Pra início de conversa

Quando viemos aqui em setembro do ano passado, para nosso "test drive" da Nova Zelândia, minha irmã Ana reclamou pra caramba da falta de notícias. Eu costumava mandar um email toda semana contando as novidades, falando das nossas sensações e descobertas por aqui e era um graaaandee email, mas aparentemente não era suficiente...

No aeroporto, do dia de nossa mudança para cá, ela me fez instalar o Viber no celular. Parece que estava adivinhando, porque desta vez eu passei quase 6 meses sem escrever praticamente nada! Claro, houve muitas frases curtas pelo zapzap (WhatsApp), video-chamadas pelo Skype e um monte de ligações pelo Viber (acostumar com a diferença de fuso é que foi fogo!
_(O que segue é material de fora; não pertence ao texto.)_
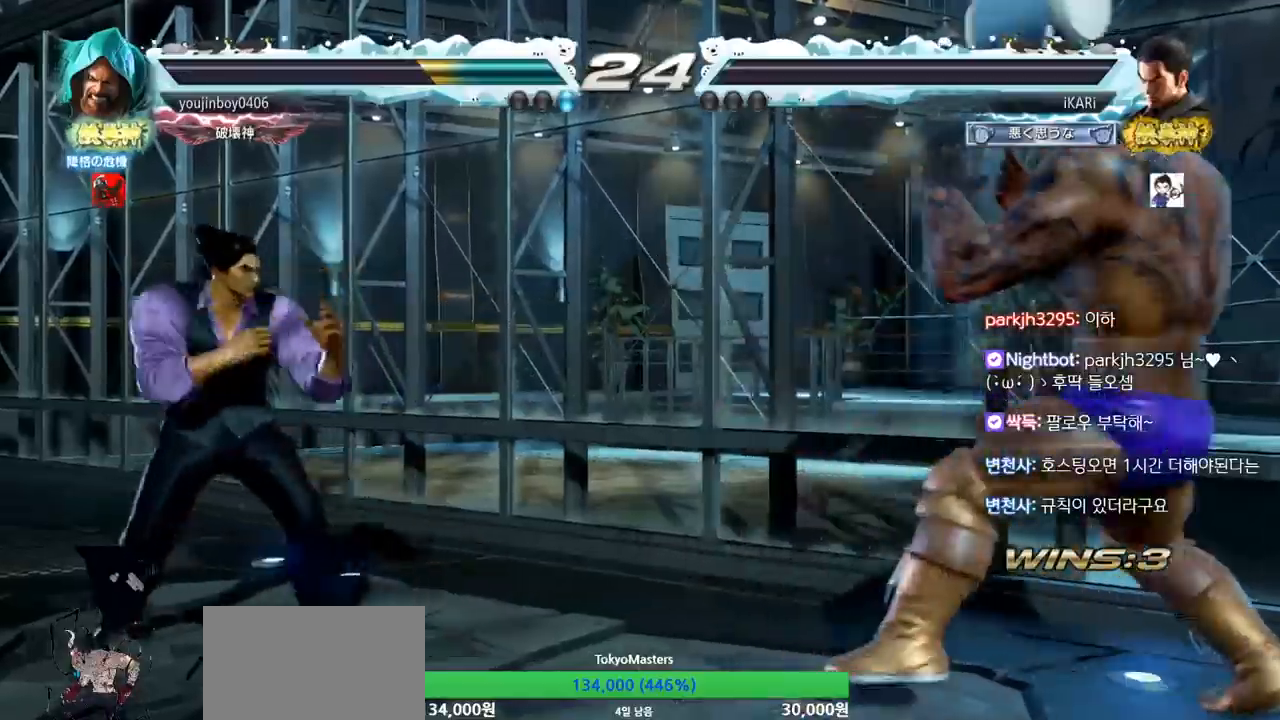
Gameplay with a controller (arcade stick); each line is a JSON object with the inputs held at the frame after it. "events" lists button and stick changes between this image and that frame as [ms after this image, input, new state], when the widget could be followed in between. Not read: L3 R3.
{"buttons": [], "left_stick": "center", "events": [[200, "left_stick", "left"], [350, "left_stick", "center"], [451, "left_stick", "right"], [501, "left_stick", "center"]]}
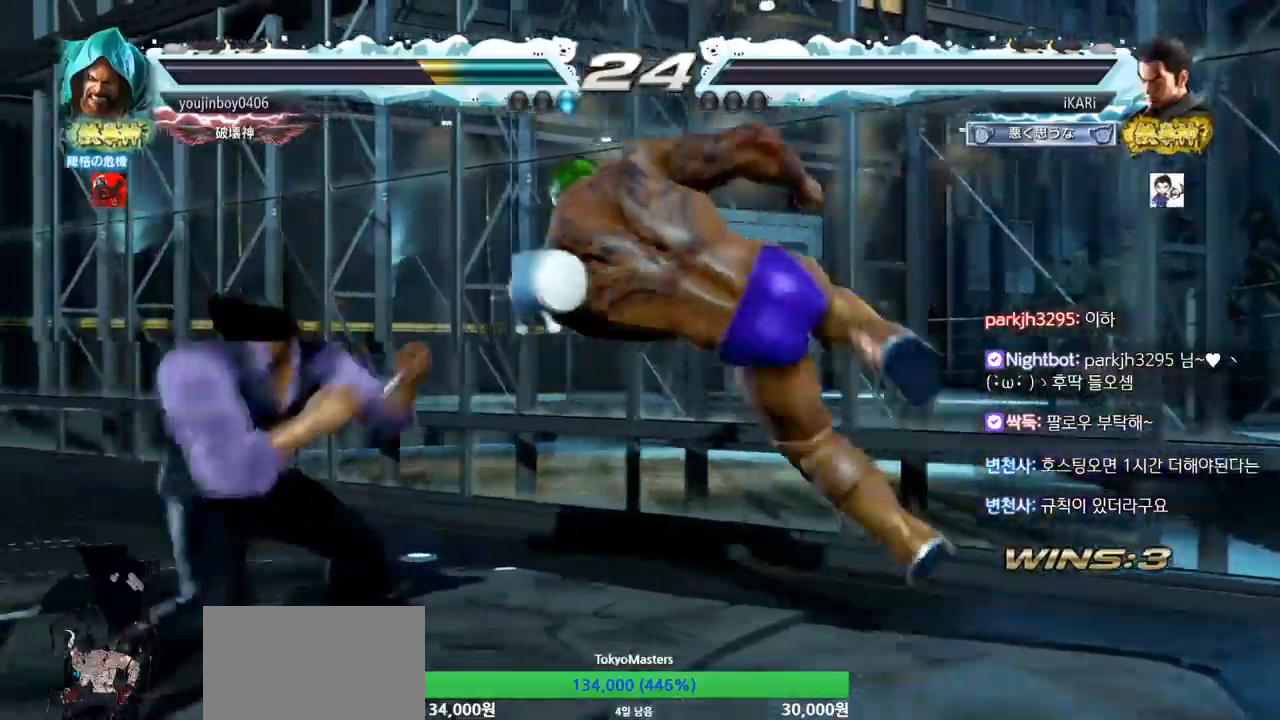
{"buttons": ["CIRCLE"], "left_stick": "right", "events": [[33, "left_stick", "left"], [333, "left_stick", "right"], [383, "left_stick", "center"], [433, "left_stick", "right"], [467, "CIRCLE", "down"]]}
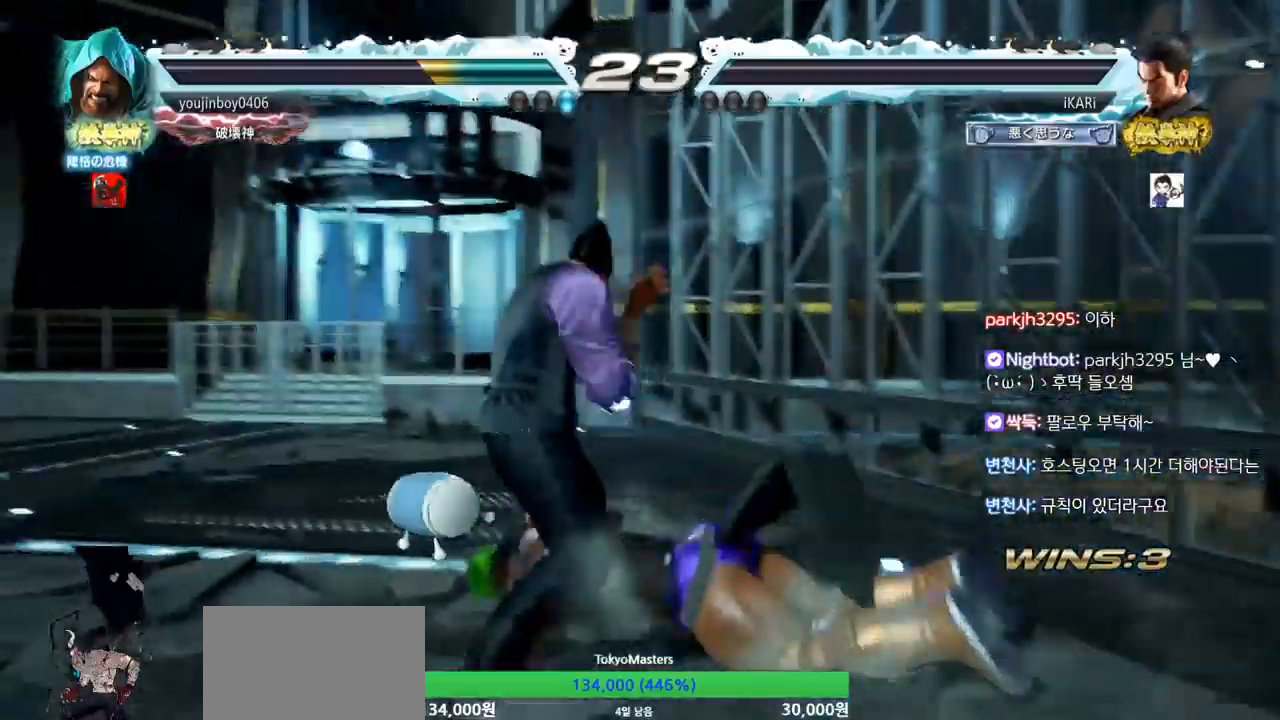
{"buttons": [], "left_stick": "center", "events": [[33, "CIRCLE", "up"], [83, "TRIANGLE", "down"], [100, "TRIANGLE", "up"], [150, "TRIANGLE", "down"], [217, "TRIANGLE", "up"], [250, "TRIANGLE", "down"], [250, "left_stick", "center"], [334, "TRIANGLE", "up"]]}
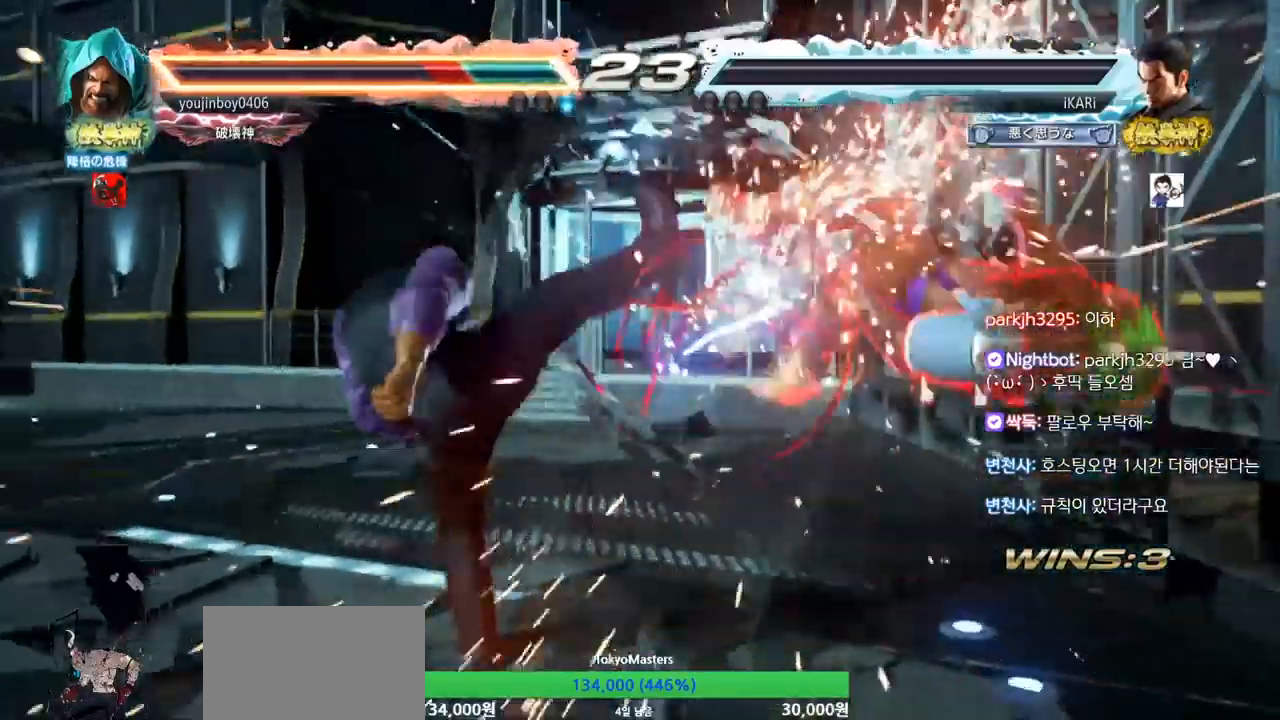
{"buttons": ["CIRCLE"], "left_stick": "down-right", "events": [[100, "left_stick", "right"], [150, "left_stick", "center"], [250, "left_stick", "right"], [367, "left_stick", "down-right"], [467, "CIRCLE", "down"]]}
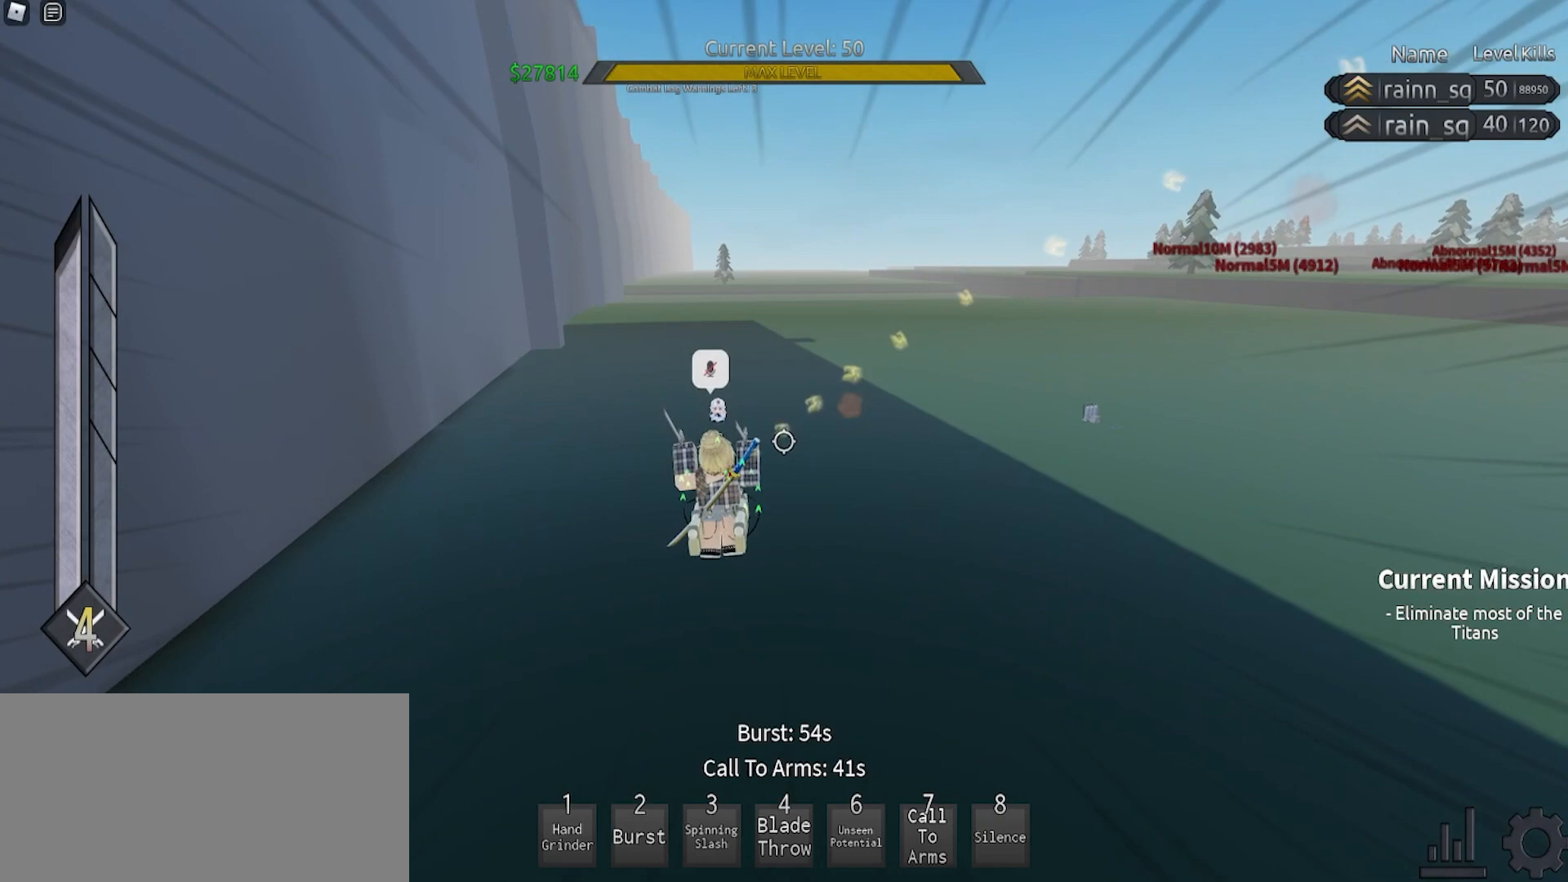
Gameplay with keyboard and mouse; each line is a JSON object with the keys and mouse buttons held at the frame after it. "events" lists presses ("down") and releases ("up") of "a", "ctrl", "d", "e", "f", "q", "r", "s", "shift", "space", "tab", "w", "mouse_left", "mouse_wheel", "mouse_right", "mouse_mb4" and "mouse_mb5" between this image and that frame as [ms after this image, input, new state], when the widget could be followed in between. "mouse_left", "mouse_wheel", "mouse_right", "mouse_mb4", "mouse_mb5" = the "left", "wheel", "right", "mb4", "mb5" buttons of the "mouse" list. No other keys are recorded. "wheel" means that the mouse wheel is clicked or scrolled. Mouse movement is not recorded.
{"keys": ["w"], "mouse": ["right"], "events": [[233, "shift", "down"], [333, "shift", "up"], [400, "mouse_right", "down"]]}
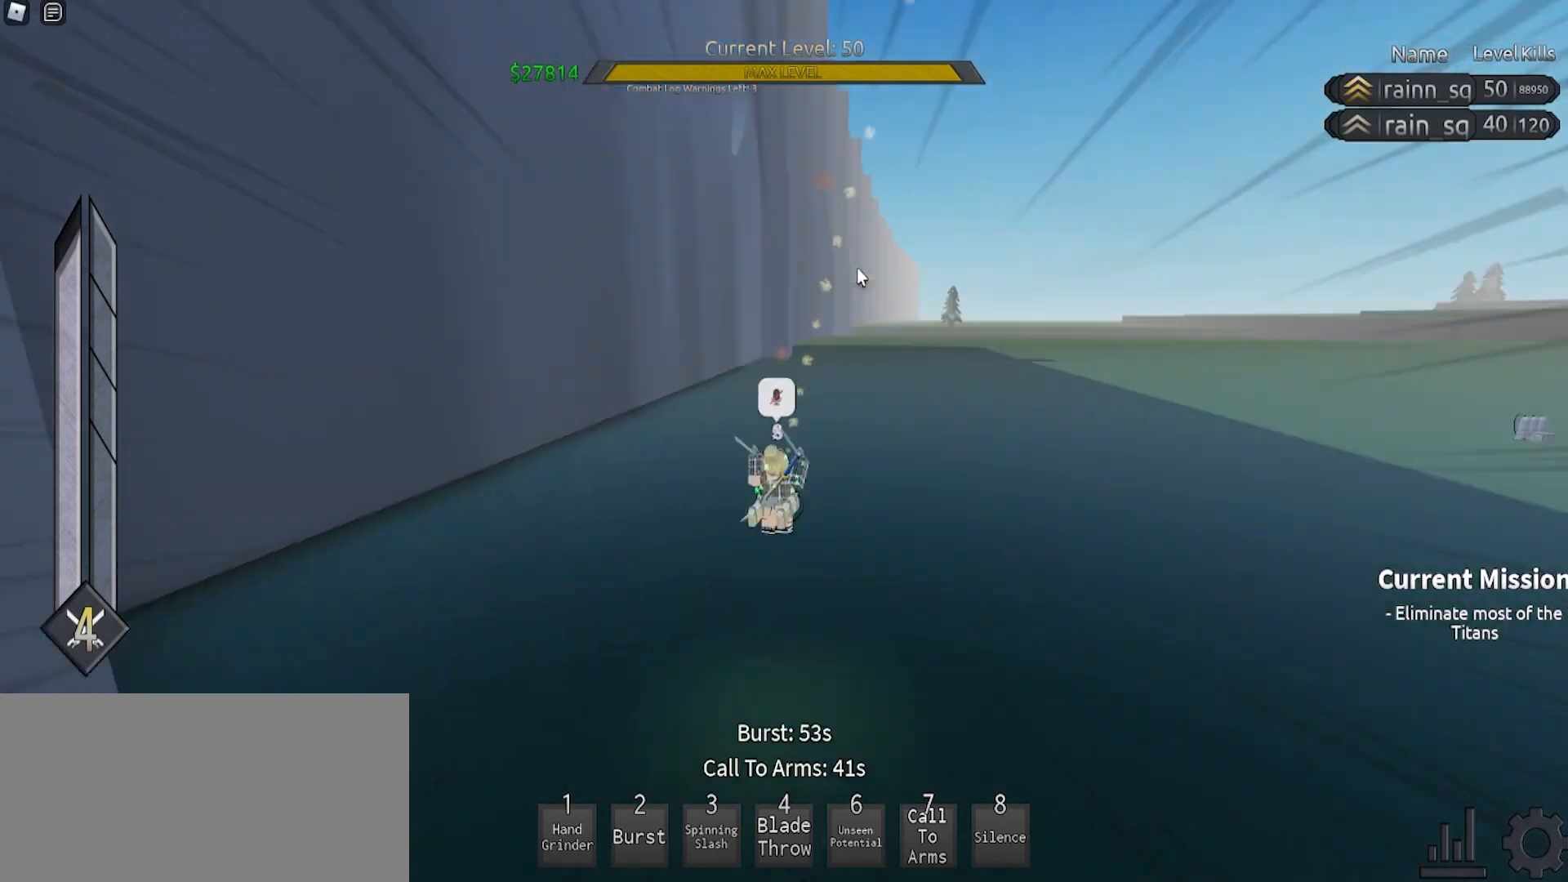
{"keys": ["e", "q", "space", "w"], "mouse": [], "events": [[67, "d", "down"], [133, "mouse_right", "up"], [233, "d", "up"], [367, "q", "down"], [367, "space", "down"], [400, "e", "down"]]}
Ela me acordava de madrugada, toda animadinha, para perguntar o que estava rolando... Minha vontade era responder "frio, sono e dor de cabeça", mas tudo bem... Afinal, distraída, eu também liguei para ela uma ou duas vezes no final do dia aqui, ou seja, umas 2 da matina no Brasil). Mas o que aconteceu é que esses aplicativos todos (Viber, Skype, WhatsApp, Hangouts) acabaram me dando uma sensação "de contato" e aquela conversa mole contando sobre nosso dia-a-dia por aqui foi ficando sempre para depois...

  • Depois da gente se recuperar da viagem (e da última semana de completo caos antes da mudança!)...
  • Depois de organizar os pertences das 12 malas que trouxemos (é, bem que eu queria ter sido mais esperta na hora de arrumar essas malas!) na holiday house (casa para aluguéis de curto prazo) que alugamos por 1 mês...
  • Depois de conseguir alugar uma casa por longo prazo e adquirir o básico para viver nela (incluindo pratos, copos, lençois, toalhas)...
  • Depois de comprar um carro...
  • Depois de por os garotos na escola e kindergarten (jardim de infância, para as crianças com menos de 5 anos)...
  • Depois de conseguir transferir nosso dinheiro do Brasil para cá (e pense numa bronca que tivemos com isso!)...
  • Depois de mudar novamente (para a casa com aluguel de longo prazo)...
  • Depois de arrumar um emprego (mérito todo de Roger, fantástico esse cara! ;-) Que sorte eu tenho, né?)...
  • Depois de se adaptar à nova cultura e acostumar os ouvidos com o inglês (pelo menos o suficiente para entender o GPS!)...
  • Depois de se preparar melhor para o inverno...
  • Depois de aprender a dirigir novamente (na mão inglesa)...
  • Depois de cultivar novas amizades...

É mais ou menos como se a gente compactasse em alguns meses todas as atividades importantes que fizemos ao longo de vários anos no Brasil... Enfim, uma loucura, pode acreditar!

Só agora, quase 6 meses depois da nossa mudança e com a entrada de Caio na escola (na qual ele passa quase o dobro do tempo que passava no kindergarten), é que comecei a respirar mais aliviada e finalmente fiz algo que queria fazer a muito, muito tempo... Começar esse blog!   :-)

A idéia aqui é retomar a conversa-mole, o papo de final de tarde, e ir compartilhando nossas aventuras, sensações, sentimentos e aprendizados. Espero que vocês gostem! E que comentem, perguntem, interajam, sugiram... Que estejam presentes conosco aqui também!